A special remembrance installation of 600,000 crouching clay figures will open to the public soon in Ypres, Belgium, seeking to help visitors reflect on what happened during the First World War a century ago.

Belgium will honour its civilian and military dead with the figures, each about the size of a large fist.

Volunteers pull carts full of clay figures (Virginia Mayo/AP)

The figures have already begun to fill a no man’s land between what was once a German and British trench.

Since 2014 students, tourists and others have been creating the pieces in mobile workshops around the world and in the city of Ypres, the site of much carnage during the war.

A British schoolchild makes the finishing touches on a piece of clay at the Coming World Remember Me workshop in Ypres (Virginia Mayo/AP)

Each individual piece comes complete with a dog tag which includes the name of the casualty and the name of the artist who created the piece.

In a sense, it connects the past with the present.

Dog tags on a table at the workshop (Virginia Mayo/AP)

“Making these pieces is a good way to remember the soldiers who fought in the war. It wasn’t very pleasant for them,” said 12-year-old Bethany Kibutu, a student at the clay workshop in Ypres who lives in Sheffield.

“I know it had to happen, but if we can learn from our mistakes the world could maybe be a better place.”

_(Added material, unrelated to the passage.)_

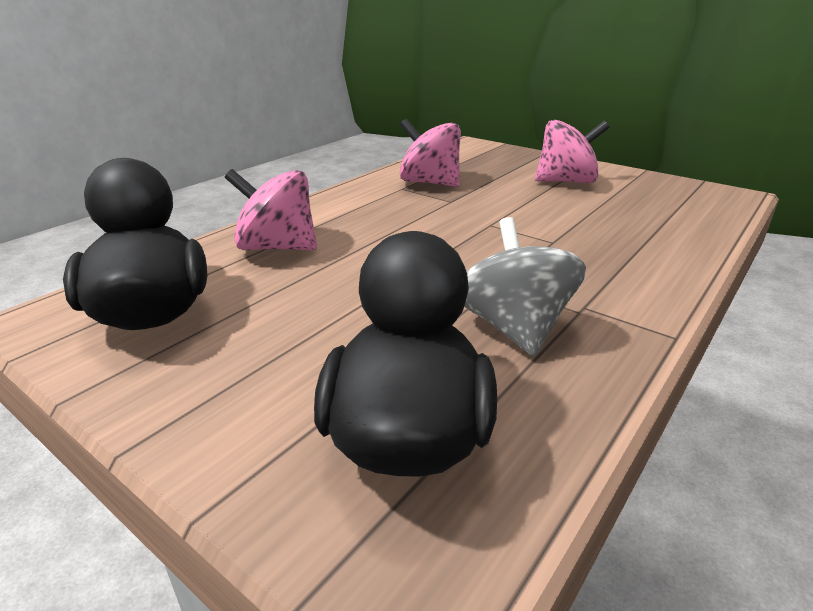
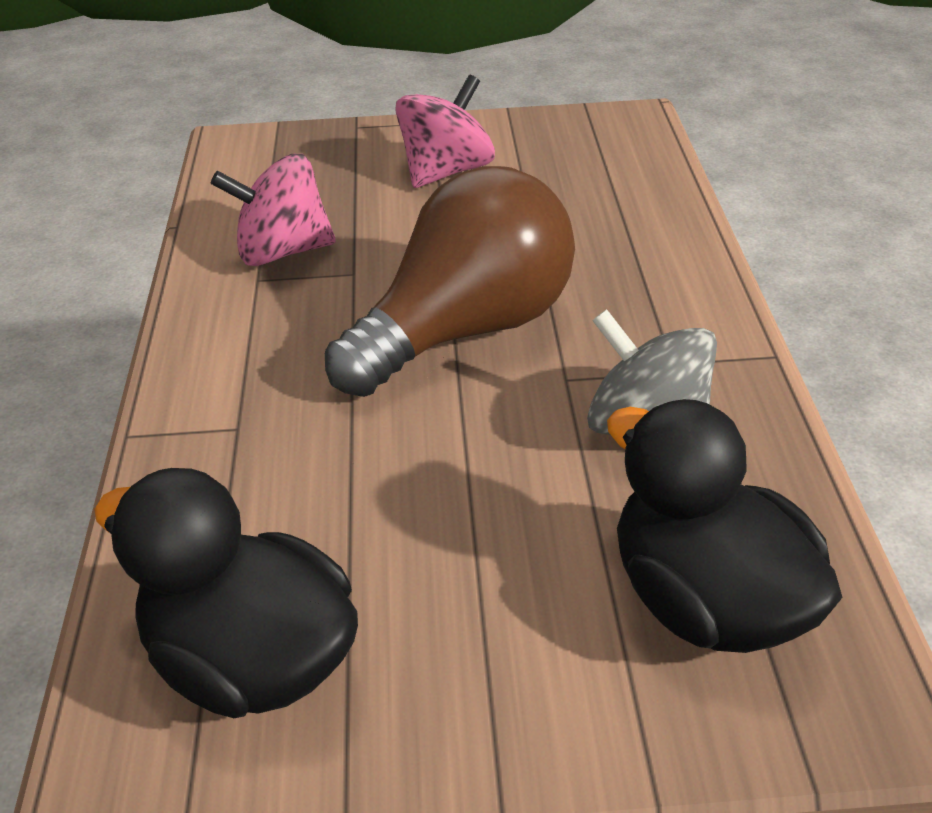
camera: 40 degrees left, 10 degrees up
(277, 247) = (247, 472): pink spinning top -> none
(472, 241) = (466, 330): none -> brown light bulb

The installation opens on March 30.

Clay figurines dry in boxes at the workshop in Ypres (Virginia Mayo/AP)

Belgian rain and mud will weather the figures for eight months before they are finally removed in November and given away.

The last two surviving First World War soldiers who knew the horror first hand – Frank Buckles, from the United States, and Claude Choules, from the UK – both died in 2011.

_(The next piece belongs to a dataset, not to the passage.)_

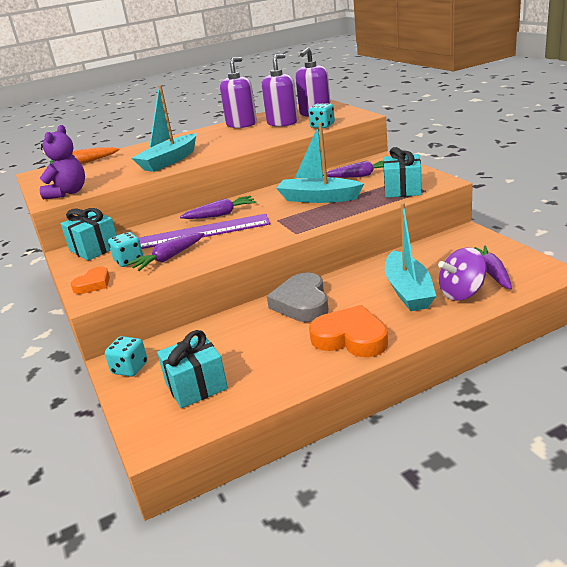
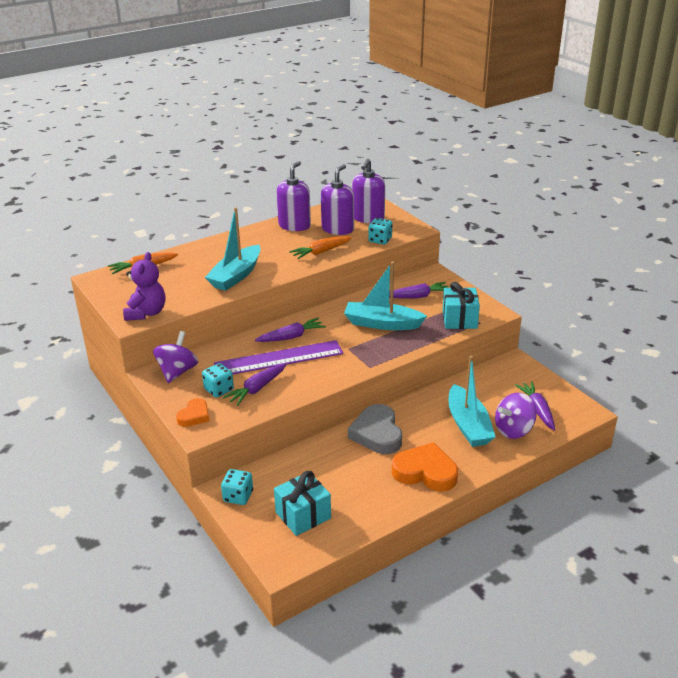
camera: 10 degrees left, 5 degrees up
(94, 249) = (177, 372): turquoise gift -> purple spinning top
(260, 138) = (321, 252): none -> orange carrot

A British schoolchild stamps a logo into a piece of clay (Virginia Mayo/AP)

The last year of the centenary commemorations is wrapping up in November.

When that is over, current and future generations have to find a way to try to keep remembering beyond the November 11 Armistice Day.

A volunteer places clay figures in the field (Virginia Mayo/AP)

“Just the creation of these pieces has already brought people together,” said Lotte Moeyaert, co-director of the project.

“We’ve had individuals, families, team-building groups and students all coming in to create the figures in the workshop.”

The moulded clay figures each represent a civilian or military death in the First World War (Virginia Mayo/AP)

“Getting their hands in the clay has made many of them believe they are part of a bigger thing,” she said.